From Your Board President

I hope everyone is enjoying this glorious fall weather and the beautiful colors of our mountains and trees. As I write this, Mt. Sopris is covered halfway down with a soft new dusting of snow. Everywhere you look, the aspens and cottonwoods seem to glow, so bright are their golden leaves. I try to savor every moment, because I know how quickly it will all be gone! I experience such gratitude for these sights—and gratitude is a practice I am trying to learn to cultivate. I encourage all of you to watch the video on Grassroots TV, in which Florence discusses this very topic on a program called “Habits of Happiness.”

Florence and I recently had a great meeting with Rev. Deborah Holder, Minister of Beloved Community for the Mountain Desert District of the UUA. In the course of our discussion, Deb referred us to the website, bethelove.net. I’ve spent some time reading the articles and blogs and found it to be a rich resource for the understanding and practices of Beloved Community (a term originating with Martin Luther King.)

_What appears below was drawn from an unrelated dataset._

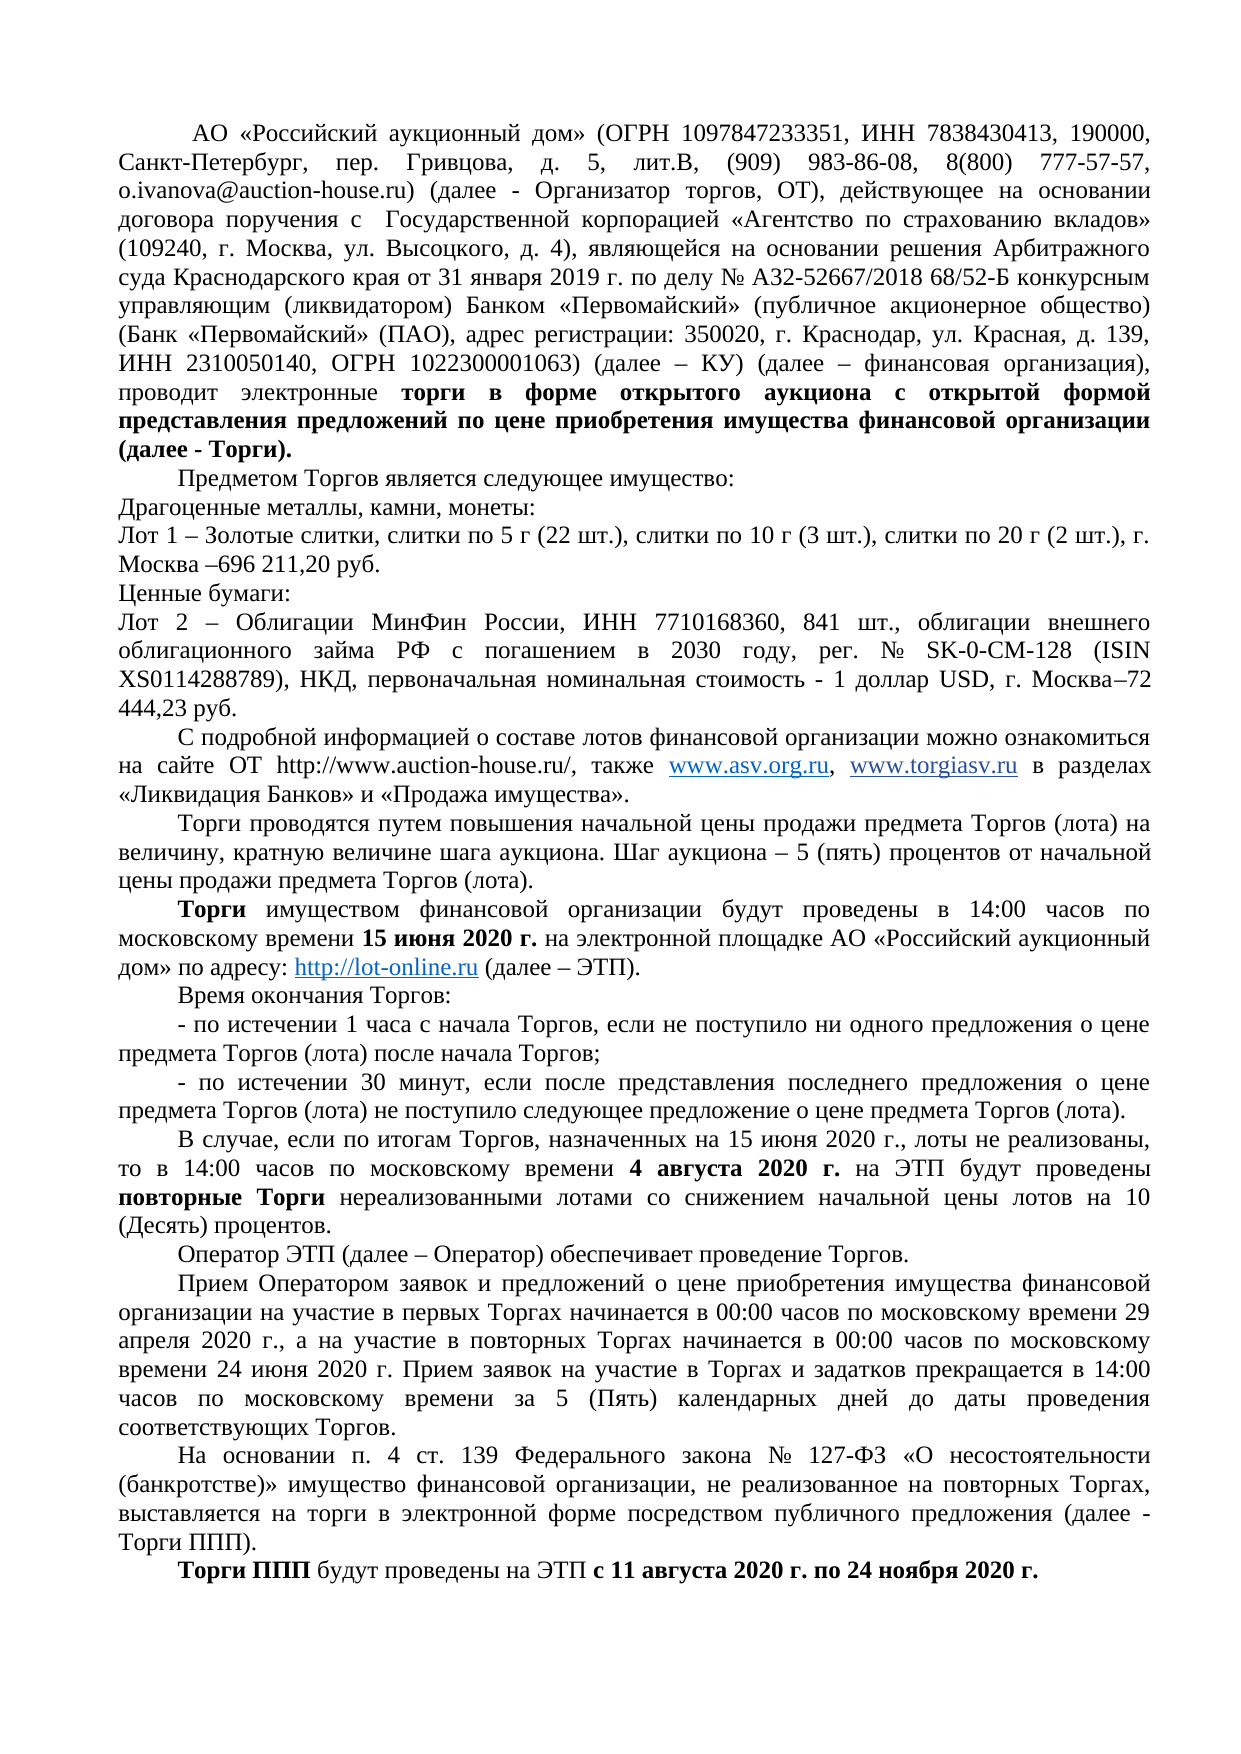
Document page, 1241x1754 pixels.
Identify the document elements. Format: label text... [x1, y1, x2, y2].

I have shamelessly lifted one such article to share with you. Written by Meck Groot, it’s entitled “Spend Your Gifts,” and it refers to the 2011 graduation address given by Denzel Washington to the graduates of U. Penn. In the speech, Washington asks the graduates, “What are you going to do with what you have? And I’m not talking about how much you have. Some of you are business majors. Some of you are theologians, nurses, sociologists. Some of you have money. Some of you have patience. Some have kindness. Some have love. Some of you have the gift of long suffering. Whatever it is… what are you going to do with what you have?”

Groot writes, “I hear in Denzel’s words the invitation to spend those gifts even if you have no idea what will come back, what will be accomplished, what difference delivering your gifts will make. I hear in his words not to be shy with what you have, but to offer it, deliver it with abandon. Scatter it. Spread it.”

“Imagine,” says Denzel, “that you’re on your deathbed—and standing around your bed are the ghosts representing your unfulfilled potential. The ghosts of the ideas you never acted on. The ghosts of the talents you didn’t use. And they’re standing around your bed. Angry. Disappointed. Upset. ‘We came to you because you could have brought us to life,’ they say, ‘and now we go to the grave together.’

Groot concludes, “Do not let that happen. Take risks. Spend your gifts. That is what love is.”